**WORK ORDER A**
In the Narnia forum discussion, what was the title of the Oxford Centre For Fantasy newsletter from 24 October?
**WORK ORDER B**
List every personal name (of real people or story characters) that appears in the Narnia forum discussion.
**WORK ORDER C**
Return the passage of the Narnia forum discussion that begins at the words "That would indeed" and stops after the words "by Henning Janssen)", copied without any change.

(EXCERPTED TEXT Opens)

And it's that lack of genuine connectedness with WW2 in the original story that means it can be set in other eras without necessarily ruining it — even possibly in 2025, if Gerwig wants to increase the canonical time gap between MN and LWW. That brings other issues, of course, to do with how modern-day children might handle being pulled into a medieval-style fantasy world with no modern technology and internet connectivity.
I subscribe to the newsletter from Oxford Centre For Fantasy (info@projectnorthmoor.org). They focus a lot on Tolkien and Lewis. Their newsletter from 24 October was titled "Greta Gerwig's Narnia". They have an interesting suggestion related to the changing of the timeline.
We are wondering if what Gerwig wants to say is actually about The Lion, the Witch and the Wardrobe. As The Magician's Nephew is a prequel in the professor's youth, that makes LWW a contemporary story.
Here's the prediction - no evacuation. Gerwig might instead choose to make it a pandemic story of children shut up in a big country house in isolation during Covid.
We'll be interested to see if we are right. It is what we would do if we gave ourselves the starting point of 1955 and it would give Gerwig's LWW something new to tackle.
It could make sense. Isolation during Covid would be a valid reason for the children to stay in the countryside. And if Digory was 11 in 1955, he would be in his late seventies during Covid (and could be more of a "very old " professor).
That would indeed be something new for LWW. The contrast to a medieval-style fantasy world might well be even greater from our time than from the middle of last century.

(avi artwork by Henning Janssen)
We are wondering if what Gerwig wants to say is actually about The Lion, the Witch and the Wardrobe. As The Magician's Nephew is a prequel in the professor's youth, that makes LWW a contemporary story.
Here's the prediction - no evacuation. Gerwig might instead choose to make it a pandemic story of children shut up in a big country house in isolation during Covid.
I remember somebody here on NarniaWeb making a similar suggestion some time ago in an earlier discussion about the idea of LWW being set in the present day, well before we knew anything about the 1955 setting for the upcoming adaptation of MN.
The Covid idea could work, if it's made clear that the children were already staying at the Professor's house without their parents, for whatever reasons, at the time when the lockdown was declared. We had this debate in the other discussion, because it was suggested that they could be sent to the Professor's house because of the pandemic and the isolation rules and all that. That absolutely would not work. I was living here in the UK at that time and I can say categorically, if they were not at the Professor's house already, they would not have been allowed to travel there. The implementation of the first lockdown was really swift and no excuses were allowed (except for certain figures in the government who somehow managed to have the rules bent for themselves, but that's another matter entirely  
 ).
Whether or not that particular scenario happens in the next Narnia film (and whether or not it's done convincingly if it is), I'm inclined to agree overall — I'm also suspecting that the main reason for setting MN in 1955 is that Gerwig is planning to set LWW in the present day or the recent past. After all, that is the inevitable result of the period change for MN.
I don't know exactly what LWW would gain from being set in modern times, and I don't think it's necessary and I can't see that it would do anything to enhance the plot. But I'll certainly watch it (and MN) out of curiosity, even if I'm not hopeful that I'll like the results.
"Now you are a lioness," said Aslan. "And now all Narnia will be renewed."

(EXCERPTED TEXT Closes)
(EXCERPTED RECORDS Opens)

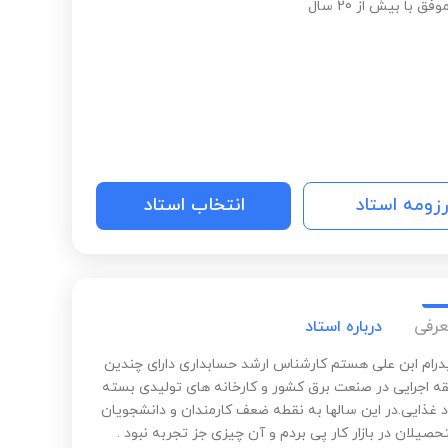
 با بیش از 20 سال
رزومه استاد
انتخاب استاد
عرفی
درباره استاد
پدرام ابن علی هستم کارشناس ارشد حسابداری دارای چندین
ه اجرایی در صنعت برق کشور و کارخانه های تولیدی بسته
د غذایی.در این سالها به نقطه ضعف کارمندان و دانشجویان
تحصیلان در بازار کار پی بردم و آن چیزی جز تجربه نبود .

(EXCERPTED RECORDS Closes)

**TASK SOLUTION A**
"Greta Gerwig's Narnia"

**TASK SOLUTION B**
Greta Gerwig, Tolkien, Lewis, Digory, Henning Janssen, Aslan

**TASK SOLUTION C**
That would indeed be something new for LWW. The contrast to a medieval-style fantasy world might well be even greater from our time than from the middle of last century.

(avi artwork by Henning Janssen)